| How to complete this task |
The entries below are to be repeated exactly, and their pictures left out.

| Raw data |
┌──
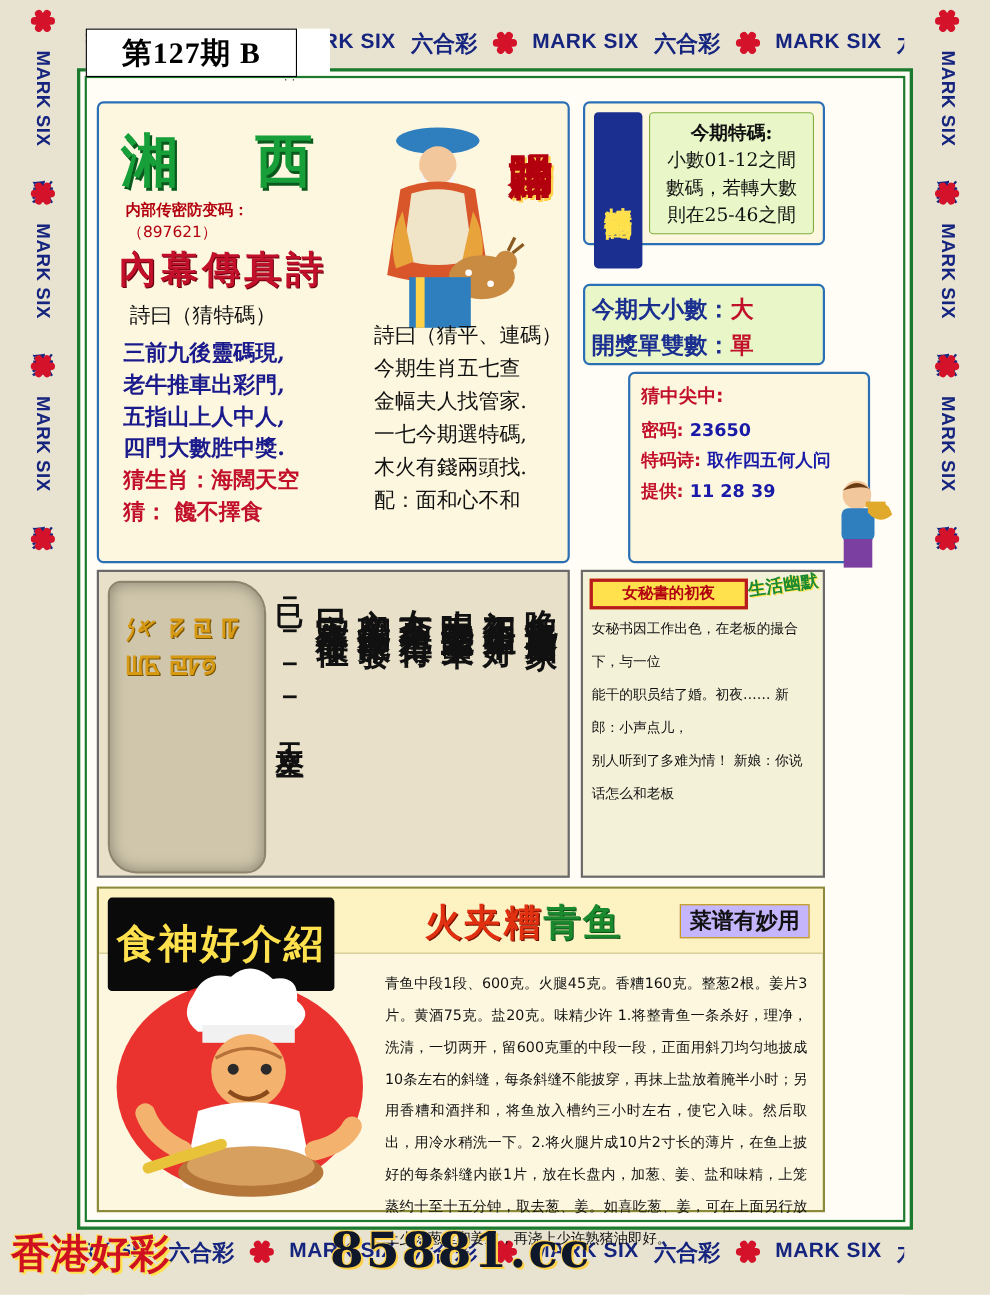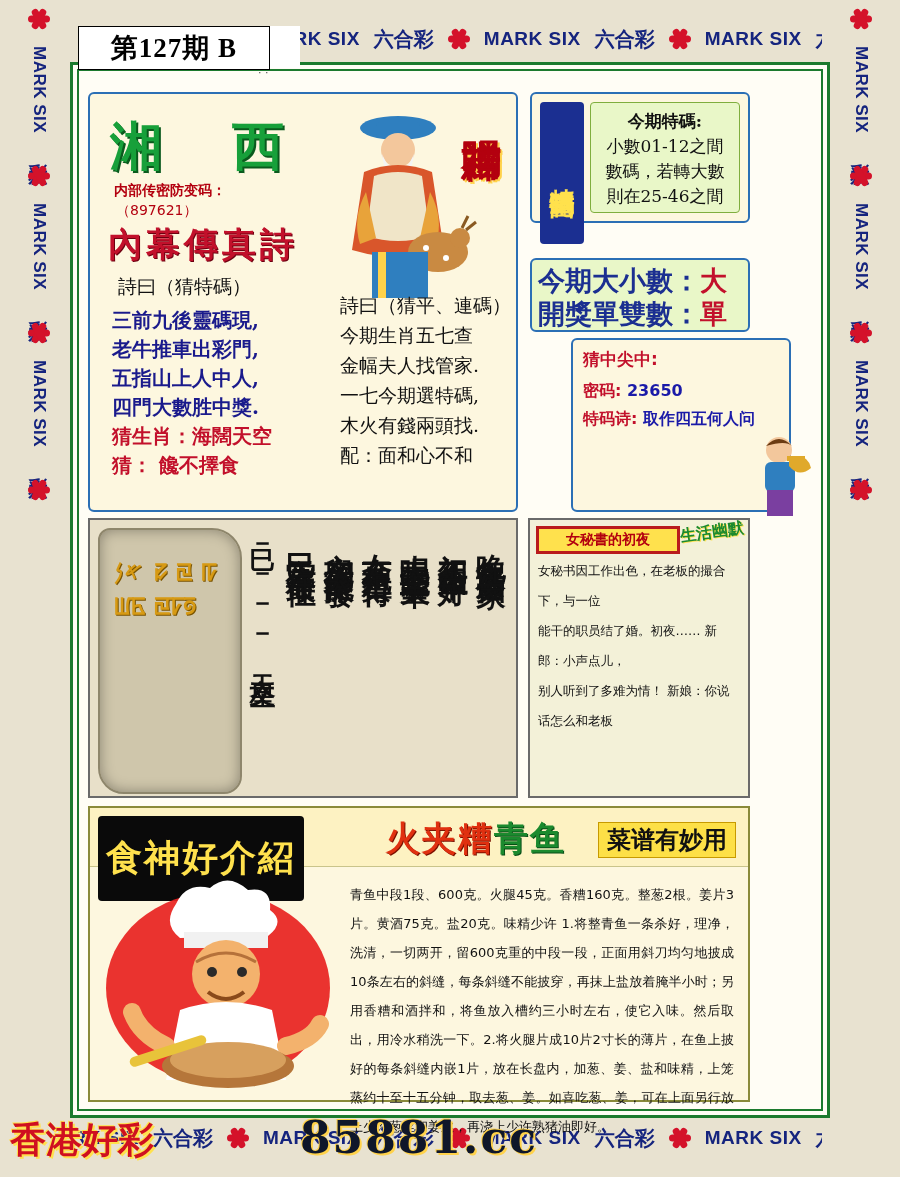--- a/index.html
+++ b/index.html
@@ -151,7 +151,7 @@
     padding:4px 6px;box-sizing:border-box;
   }
   .ds-line{
-    font-family:"DejaVu Serif",serif;font-size:27px;font-weight:bold;color:#1b2f91;
+    font-family:"DejaVu Serif",serif;font-size:21px;font-weight:bold;color:#1b2f91;
     line-height:33px;white-space:nowrap;
   }
   .ds-line b{color:#c2102b;}

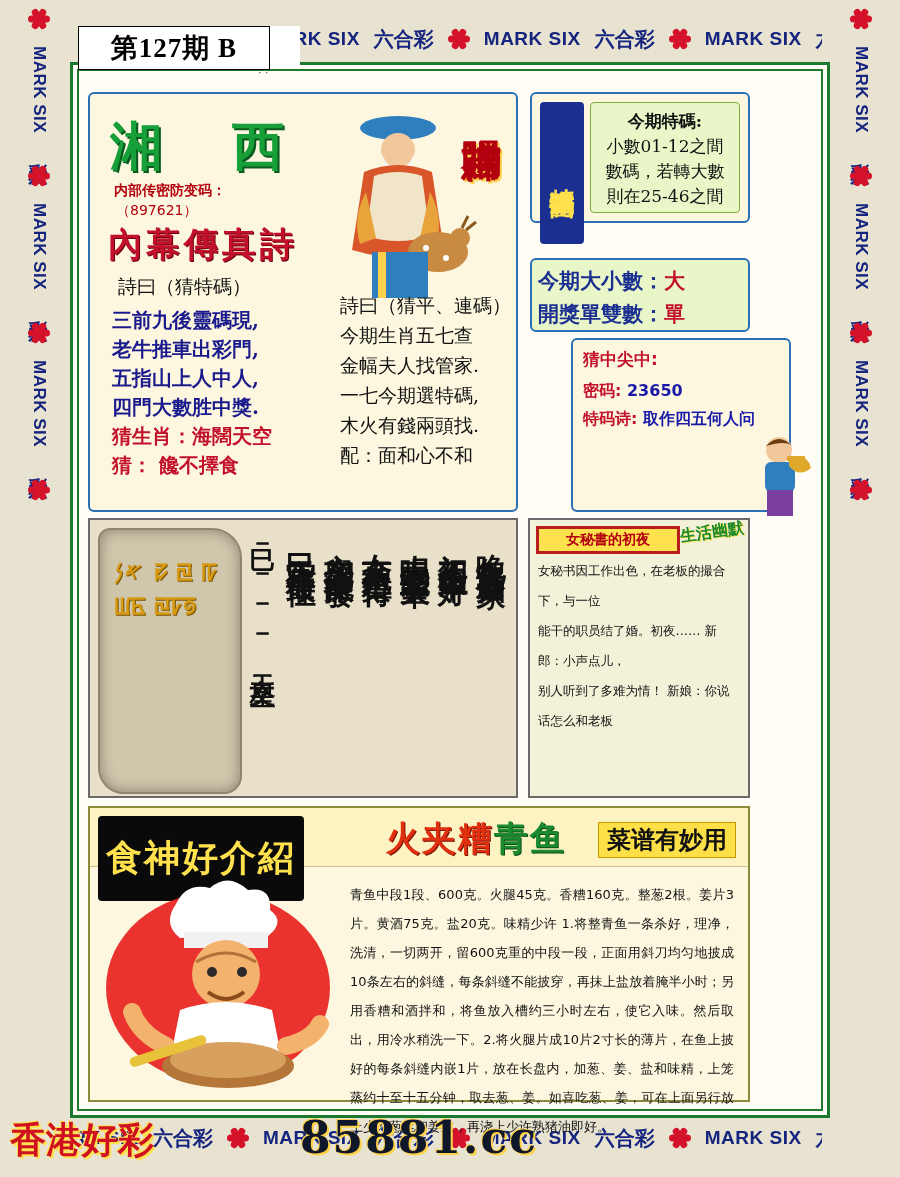--- a/index.html
+++ b/index.html
@@ -458,6 +458,10 @@
       <span class="lbl">特码诗:</span>
       <span class="val">取作四五何人问</span>
     </div>
+    <div class="hit-row">
+      <span class="lbl">提供:</span>
+      <span class="val">11 28 39</span>
+    </div>
   </div>
 
   <div class="trumpet">

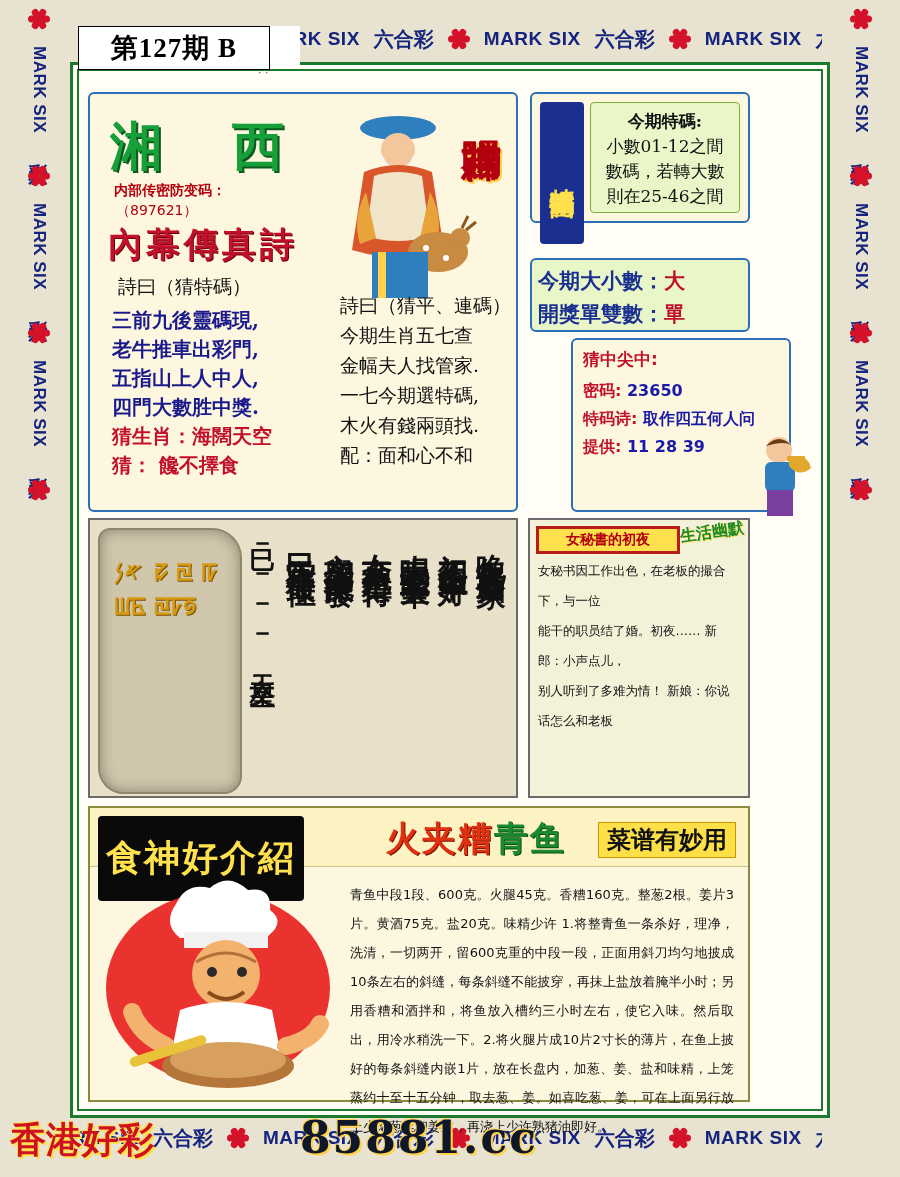--- a/index.html
+++ b/index.html
@@ -241,8 +241,8 @@
   .dish .b{color:#1b8a2e;text-shadow:1px 1px 0 #084d16;}
   .caipu{
     position:absolute;right:12px;top:14px;
-    font-family:"DejaVu Serif",serif;font-size:24px;font-weight:bold;color:#111;
-    background:#fde047;border:1px solid #c79a00;padding:1px 8px;
+    font-family:"DejaVu Serif",serif;font-size:20px;font-weight:bold;color:#111;
+    background:#c4b5fd;border:1px solid #c79a00;padding:1px 8px;
   }
   .chef{position:absolute;left:10px;top:62px;width:250px;height:224px;}
   .recipe-text{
└──
| Task output |
--- a/index.html
+++ b/index.html
@@ -151,7 +151,7 @@
     padding:4px 6px;box-sizing:border-box;
   }
   .ds-line{
-    font-family:"DejaVu Serif",serif;font-size:27px;font-weight:bold;color:#1b2f91;
+    font-family:"DejaVu Serif",serif;font-size:21px;font-weight:bold;color:#1b2f91;
     line-height:33px;white-space:nowrap;
   }
   .ds-line b{color:#c2102b;}

--- a/index.html
+++ b/index.html
@@ -458,6 +458,10 @@
       <span class="lbl">特码诗:</span>
       <span class="val">取作四五何人问</span>
     </div>
+    <div class="hit-row">
+      <span class="lbl">提供:</span>
+      <span class="val">11 28 39</span>
+    </div>
   </div>
 
   <div class="trumpet">

--- a/index.html
+++ b/index.html
@@ -241,8 +241,8 @@
   .dish .b{color:#1b8a2e;text-shadow:1px 1px 0 #084d16;}
   .caipu{
     position:absolute;right:12px;top:14px;
-    font-family:"DejaVu Serif",serif;font-size:24px;font-weight:bold;color:#111;
-    background:#fde047;border:1px solid #c79a00;padding:1px 8px;
+    font-family:"DejaVu Serif",serif;font-size:20px;font-weight:bold;color:#111;
+    background:#c4b5fd;border:1px solid #c79a00;padding:1px 8px;
   }
   .chef{position:absolute;left:10px;top:62px;width:250px;height:224px;}
   .recipe-text{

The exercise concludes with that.